Slurm

SLURM Queuing System

Resources on getafix are controlled using the Slurm Workload Manager. In order to run a job on getafix you will need to request resources. This page will give you a list of commonly used commands for requesting resources.

This page is meant as a quick start guide, for more information you should consult the man (manual) pages for the various commands. If you are already familiar with other job scheduling tools including LSF, PBS/Torque or SGE, torque-slurm-sge or this (pdf) comparison between Slurm and other scheduling tools might be useful.

General commands

Slurm is controlled through a number of command line tools. Most tasks can be performed using the following tools:

salloc – Allocate resources.
sbatch – Submit a batch job to the cluster.
squeue – View information about jobs in the queue.
scancel – Cancel or signal a Slurm job.
sinfo – View information about nodes/partitions
scontrol – Advanced control and configuration
srun – Run a job on allocated resources.

To view information about any of these commands, you can access the manual page by logging into getafix and running man <command>.

Running Jobs

Slurm supports two types of jobs: interactive and batch jobs. Interactive jobs are useful when you need to continuously supply your program with input from a user, such as when running a interactive simulation in Matlab with the graphical interface. Jobs that can be run without any user input can be submitted as batch jobs. After submitting a request for an interactive session or a batch job your request will be placed in the queue. Once adequate resources become available your job will start running.

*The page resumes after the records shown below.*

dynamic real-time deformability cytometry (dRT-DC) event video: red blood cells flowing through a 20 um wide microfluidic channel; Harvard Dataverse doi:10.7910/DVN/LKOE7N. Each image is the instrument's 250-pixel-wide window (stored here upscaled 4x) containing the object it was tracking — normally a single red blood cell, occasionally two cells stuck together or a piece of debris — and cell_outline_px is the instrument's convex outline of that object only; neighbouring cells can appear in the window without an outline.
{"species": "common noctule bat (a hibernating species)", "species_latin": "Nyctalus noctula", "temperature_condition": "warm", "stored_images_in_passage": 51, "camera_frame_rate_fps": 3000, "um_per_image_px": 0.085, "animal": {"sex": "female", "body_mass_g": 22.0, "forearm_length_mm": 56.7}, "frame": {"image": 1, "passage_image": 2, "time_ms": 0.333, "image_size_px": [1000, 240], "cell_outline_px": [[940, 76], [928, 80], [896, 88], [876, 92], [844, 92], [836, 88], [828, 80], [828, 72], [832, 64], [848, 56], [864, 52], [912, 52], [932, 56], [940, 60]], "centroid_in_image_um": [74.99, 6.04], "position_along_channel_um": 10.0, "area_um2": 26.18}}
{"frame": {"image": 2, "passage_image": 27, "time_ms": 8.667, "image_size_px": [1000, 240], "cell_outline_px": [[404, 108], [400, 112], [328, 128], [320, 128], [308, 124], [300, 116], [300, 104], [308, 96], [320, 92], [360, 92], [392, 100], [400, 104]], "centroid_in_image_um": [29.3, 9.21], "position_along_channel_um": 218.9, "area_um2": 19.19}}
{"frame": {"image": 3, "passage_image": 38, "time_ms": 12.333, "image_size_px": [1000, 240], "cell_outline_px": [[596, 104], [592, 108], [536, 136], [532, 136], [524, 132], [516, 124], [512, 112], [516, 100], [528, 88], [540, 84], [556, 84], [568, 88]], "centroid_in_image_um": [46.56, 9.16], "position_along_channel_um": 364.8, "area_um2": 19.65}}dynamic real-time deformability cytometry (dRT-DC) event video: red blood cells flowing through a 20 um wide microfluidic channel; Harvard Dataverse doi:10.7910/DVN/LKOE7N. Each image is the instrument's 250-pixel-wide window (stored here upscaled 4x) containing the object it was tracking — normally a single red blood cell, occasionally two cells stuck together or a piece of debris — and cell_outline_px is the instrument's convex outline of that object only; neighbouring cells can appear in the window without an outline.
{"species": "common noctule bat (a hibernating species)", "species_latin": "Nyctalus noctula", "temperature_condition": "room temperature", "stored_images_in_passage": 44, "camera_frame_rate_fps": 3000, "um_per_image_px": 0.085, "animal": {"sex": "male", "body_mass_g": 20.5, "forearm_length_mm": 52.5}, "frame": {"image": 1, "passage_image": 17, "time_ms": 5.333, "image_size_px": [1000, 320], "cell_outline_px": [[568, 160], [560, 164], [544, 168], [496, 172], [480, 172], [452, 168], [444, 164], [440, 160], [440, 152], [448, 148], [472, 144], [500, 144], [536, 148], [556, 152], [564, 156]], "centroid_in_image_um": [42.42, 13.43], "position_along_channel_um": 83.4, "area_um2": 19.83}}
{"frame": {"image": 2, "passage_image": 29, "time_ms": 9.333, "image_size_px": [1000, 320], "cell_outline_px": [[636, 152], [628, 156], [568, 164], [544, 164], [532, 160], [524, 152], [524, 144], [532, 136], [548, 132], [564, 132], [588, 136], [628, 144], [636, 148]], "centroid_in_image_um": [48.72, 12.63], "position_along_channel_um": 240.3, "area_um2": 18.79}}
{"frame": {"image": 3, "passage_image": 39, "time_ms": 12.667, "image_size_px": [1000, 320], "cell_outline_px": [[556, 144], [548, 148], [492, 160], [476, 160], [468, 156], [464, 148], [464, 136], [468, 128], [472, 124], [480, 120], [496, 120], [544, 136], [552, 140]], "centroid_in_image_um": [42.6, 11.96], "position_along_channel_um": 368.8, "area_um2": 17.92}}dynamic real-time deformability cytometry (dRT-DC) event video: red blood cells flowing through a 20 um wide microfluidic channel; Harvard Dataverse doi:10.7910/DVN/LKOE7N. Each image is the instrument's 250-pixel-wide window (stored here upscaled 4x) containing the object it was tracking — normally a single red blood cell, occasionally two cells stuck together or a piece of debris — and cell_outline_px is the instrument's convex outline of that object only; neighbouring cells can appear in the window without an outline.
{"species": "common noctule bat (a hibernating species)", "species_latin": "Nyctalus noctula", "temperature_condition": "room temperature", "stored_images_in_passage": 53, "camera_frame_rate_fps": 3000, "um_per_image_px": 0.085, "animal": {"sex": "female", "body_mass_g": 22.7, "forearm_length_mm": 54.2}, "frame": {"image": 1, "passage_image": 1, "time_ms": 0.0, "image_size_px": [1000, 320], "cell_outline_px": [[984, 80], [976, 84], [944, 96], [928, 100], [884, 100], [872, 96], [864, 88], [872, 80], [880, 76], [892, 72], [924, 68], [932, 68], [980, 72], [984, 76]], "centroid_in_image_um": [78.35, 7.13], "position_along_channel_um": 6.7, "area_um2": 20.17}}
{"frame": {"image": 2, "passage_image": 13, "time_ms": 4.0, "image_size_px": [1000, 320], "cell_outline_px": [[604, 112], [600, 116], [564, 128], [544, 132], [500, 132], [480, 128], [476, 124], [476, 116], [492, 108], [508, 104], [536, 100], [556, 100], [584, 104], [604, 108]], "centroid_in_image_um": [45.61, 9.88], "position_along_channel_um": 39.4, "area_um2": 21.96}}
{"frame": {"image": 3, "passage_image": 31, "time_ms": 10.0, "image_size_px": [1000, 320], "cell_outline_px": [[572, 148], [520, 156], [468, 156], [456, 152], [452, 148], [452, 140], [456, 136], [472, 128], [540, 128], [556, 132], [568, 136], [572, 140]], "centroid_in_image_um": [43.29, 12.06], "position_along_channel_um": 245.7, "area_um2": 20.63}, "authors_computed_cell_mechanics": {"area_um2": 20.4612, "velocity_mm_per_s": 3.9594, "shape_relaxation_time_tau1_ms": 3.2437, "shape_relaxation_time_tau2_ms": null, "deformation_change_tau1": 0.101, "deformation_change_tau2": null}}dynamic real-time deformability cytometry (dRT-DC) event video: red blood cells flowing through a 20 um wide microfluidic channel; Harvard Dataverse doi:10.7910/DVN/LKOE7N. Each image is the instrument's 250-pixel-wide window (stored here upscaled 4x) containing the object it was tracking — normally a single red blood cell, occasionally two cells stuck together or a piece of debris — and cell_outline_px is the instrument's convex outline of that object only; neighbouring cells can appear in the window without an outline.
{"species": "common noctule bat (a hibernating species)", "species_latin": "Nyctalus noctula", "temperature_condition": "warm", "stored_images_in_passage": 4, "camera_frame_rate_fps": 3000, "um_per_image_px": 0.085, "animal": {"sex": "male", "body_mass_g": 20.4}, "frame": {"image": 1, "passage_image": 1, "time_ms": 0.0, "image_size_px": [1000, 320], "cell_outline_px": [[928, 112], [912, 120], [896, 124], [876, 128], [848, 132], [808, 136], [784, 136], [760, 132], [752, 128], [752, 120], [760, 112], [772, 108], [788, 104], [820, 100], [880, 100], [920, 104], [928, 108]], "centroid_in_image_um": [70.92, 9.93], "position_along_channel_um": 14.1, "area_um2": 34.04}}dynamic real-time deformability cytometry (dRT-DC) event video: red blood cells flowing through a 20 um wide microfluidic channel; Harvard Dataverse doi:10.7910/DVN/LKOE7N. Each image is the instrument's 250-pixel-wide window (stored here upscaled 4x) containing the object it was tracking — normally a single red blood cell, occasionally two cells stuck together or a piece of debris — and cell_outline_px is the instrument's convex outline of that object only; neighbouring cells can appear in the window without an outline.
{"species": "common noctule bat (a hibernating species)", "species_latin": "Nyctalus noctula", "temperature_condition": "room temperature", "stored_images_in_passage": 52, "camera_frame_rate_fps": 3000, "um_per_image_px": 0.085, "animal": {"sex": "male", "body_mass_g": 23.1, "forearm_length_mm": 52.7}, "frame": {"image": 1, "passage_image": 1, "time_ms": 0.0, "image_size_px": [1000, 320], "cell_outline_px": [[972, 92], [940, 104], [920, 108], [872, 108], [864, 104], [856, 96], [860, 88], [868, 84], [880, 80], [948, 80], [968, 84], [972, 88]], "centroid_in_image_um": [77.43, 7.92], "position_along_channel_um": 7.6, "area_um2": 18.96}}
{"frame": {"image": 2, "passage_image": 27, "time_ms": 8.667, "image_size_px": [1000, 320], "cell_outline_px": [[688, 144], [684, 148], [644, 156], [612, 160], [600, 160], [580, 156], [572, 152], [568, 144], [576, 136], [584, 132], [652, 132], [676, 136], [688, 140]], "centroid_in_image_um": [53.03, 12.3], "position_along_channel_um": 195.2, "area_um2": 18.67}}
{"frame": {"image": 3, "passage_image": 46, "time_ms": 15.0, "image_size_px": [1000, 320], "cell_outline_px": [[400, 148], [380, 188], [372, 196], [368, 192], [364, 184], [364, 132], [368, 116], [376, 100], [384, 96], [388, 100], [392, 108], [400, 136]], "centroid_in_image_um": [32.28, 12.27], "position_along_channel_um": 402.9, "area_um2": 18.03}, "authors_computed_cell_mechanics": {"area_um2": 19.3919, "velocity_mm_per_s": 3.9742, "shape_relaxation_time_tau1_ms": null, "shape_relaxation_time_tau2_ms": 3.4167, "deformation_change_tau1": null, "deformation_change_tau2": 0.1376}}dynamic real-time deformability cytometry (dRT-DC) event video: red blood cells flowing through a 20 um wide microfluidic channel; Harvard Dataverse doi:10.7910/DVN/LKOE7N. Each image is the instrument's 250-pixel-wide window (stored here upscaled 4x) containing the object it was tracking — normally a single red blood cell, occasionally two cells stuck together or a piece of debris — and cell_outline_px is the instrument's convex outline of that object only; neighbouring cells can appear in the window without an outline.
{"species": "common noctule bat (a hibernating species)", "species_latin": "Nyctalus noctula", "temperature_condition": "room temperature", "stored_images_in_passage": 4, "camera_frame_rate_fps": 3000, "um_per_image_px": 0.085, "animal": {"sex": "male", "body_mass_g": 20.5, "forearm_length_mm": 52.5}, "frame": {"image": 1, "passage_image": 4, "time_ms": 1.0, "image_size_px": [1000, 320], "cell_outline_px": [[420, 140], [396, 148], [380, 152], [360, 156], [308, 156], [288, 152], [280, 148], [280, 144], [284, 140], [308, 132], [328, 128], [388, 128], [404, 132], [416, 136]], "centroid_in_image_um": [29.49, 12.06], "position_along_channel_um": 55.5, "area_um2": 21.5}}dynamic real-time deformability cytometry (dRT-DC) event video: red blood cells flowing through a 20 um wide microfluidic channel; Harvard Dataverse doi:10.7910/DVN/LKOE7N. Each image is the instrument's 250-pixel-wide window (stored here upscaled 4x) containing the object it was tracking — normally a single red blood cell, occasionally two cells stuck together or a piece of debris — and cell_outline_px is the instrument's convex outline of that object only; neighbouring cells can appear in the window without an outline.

Different resources are grouped into different partitions. getafix has been setup so users will typically not need to specify a partition. If you need a specific node/hardware you can explicitly request specific hardware with the --constraint argument to salloc, srun and sbatch. You can also include or exclude specific nodes using the --nodelist and --excludes arguments although specifying a constraint is usually preferable.

If you really need to specify a specific partition, you can provide a comma separated list using the --partition argument. To view partitions available to the current user use

sinfo

or to view all partitions use

sinfo --all

Interactive Jobs

Running jobs interactively is not the most efficient use of cluster resources or of your time if the cluster is busy. However if you need to, you can launch interactive jobs with srun. For a single job you can request the resources you need with the srun command:

srun --cpus-per-task=4 --mem=8G --pty bash

If you're running a series of jobs interactively it's more efficient to allocate the resources you need first with salloc and then use srun to launch each job:

salloc --cpus-per-task=4 --mem=8G\\
srun --pty ...\\
srun --pty ...

will request an allocation with 4 CPUs and 8 GB of memory in total. You then use srun to run commands on the allocated resources. Note that to release the reserved resources back to the queue you need to

exit

Interactive Jobs - Graphical User Interface

To log onto the cluster to run a program via a graphical user interface you have two main choices:

1. For those with windows connect via the RDP (Remote Desktop Protocol) using the in-built windows program "Remote Desktop Connection" (for those with MacOSX install the "Microsoft Remote Desktop" app, eg. via UQ's "Self Service" app, you do not need to buy the "Apple Remote Desktop" app from the App store) and login to either getafix1.smp.uq.edu.au or getafix2.smp.uq.edu.au front-end nodes. You can then run the "Terminal" program.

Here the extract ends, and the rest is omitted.